Note: The disadvantages here could easily be longer depending on your chosen vendor. I assume that the white label provider 1. has full-time W2 employees who reside in your country; 2. does not take over ownership of your assets (ad accounts, landing pages, etc.), and 3. has channel-specific specialists, e.g., paid search specialists and paid social specialists.
Four Tips For Success
These are the most common PPC fulfillment options available to agencies.
You’ll want to identify which one will provide your agency with the most potential for scalability.
I’ve provided four tips to help you identify the most effective model to resolve The PPC Dilemma.
1. Properly Weight Your FOPs
The most effective option will be the one weighed toward your agency’s most lucrative offerings.
In other words, when it is all said and done, your FOPs should be dominated by activity related to your wheelhouse/flagship offering.
Consider asking yourself, “Which model will minimize PPC fulfillment’s production factors while still allowing us to profit from its output/deliverables?”
2. Be Proactive
When confronted with opportunities like this, it is easy to be ruled by the tyranny of the urgent.
Don’t limit yourself to thinking about what would help you now; consider your potential 6 – 12 months from now.
To flesh this out, imagine yourself 12 months from now saying, “I wish I would have __________,” and then take measures to avoid that regret.
3. Don’t Underestimate PPC
Many aspects of an agency are evaluated, but few are as important as PPC.
Consider the number of users on Google and Facebook, the high level of intent associated with PPC, and the unmatched control over marketing dollars available to advertisers.

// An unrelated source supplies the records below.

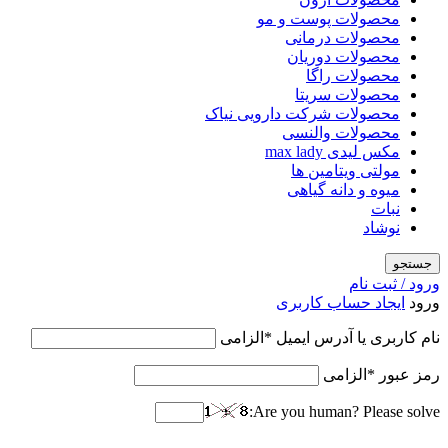
محصولات پوست و مو
محصولات درمانی
محصولات دوریان
محصولات راگا
محصولات سریتا
محصولات شرکت دارویی نیاک
محصولات والنسی
مکس لیدی max lady
مولتی ویتامین ها
میوه و دانه گیاهی
نبات
نوشاد
جستجو
ورود / ثبت نام
ورود
ایجاد حساب کاربری
نام کاربری یا آدرس ایمیل
*
الزامی
رمز عبور
*
الزامی
Are you human? Please solve: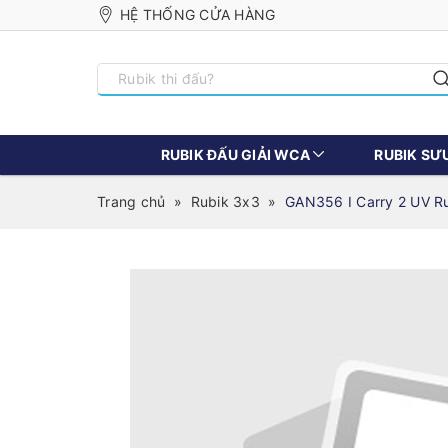
HỆ THỐNG CỬA HÀNG
RUBIK ĐẤU GIẢI WCA
RUBIK SƯ
Trang chủ
»
Rubik 3x3
»
GAN356 I Carry 2 UV R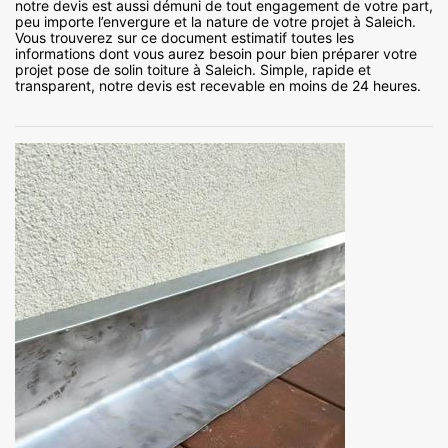
notre devis est aussi démuni de tout engagement de votre part,
peu importe l’envergure et la nature de votre projet à Saleich.
Vous trouverez sur ce document estimatif toutes les
informations dont vous aurez besoin pour bien préparer votre
projet pose de solin toiture à Saleich. Simple, rapide et
transparent, notre devis est recevable en moins de 24 heures.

This is not a facet of digital marketing that you want to take lightly.
4. Remember Opportunity Cost
Instead of looking strictly at direct costs, remember to respect and factor in opportunity costs when making strategic decisions.
When we emphasize secondary priorities, we miss opportunities to zero in on what most contributes to our success.
This can be likened to the inverse of diminishing returns.
Make A Confident Decision
In his book, “From Good to Great,” Jim Collins observed that you need to confront the facts to make good decisions.
There are fewer effective ways to do this than basing decisions on proven scientific laws.
You can relax and make a call that economists back.
If appropriately executed, you can look back 12 months from now with a strong sense of satisfaction, knowing you made a wise move.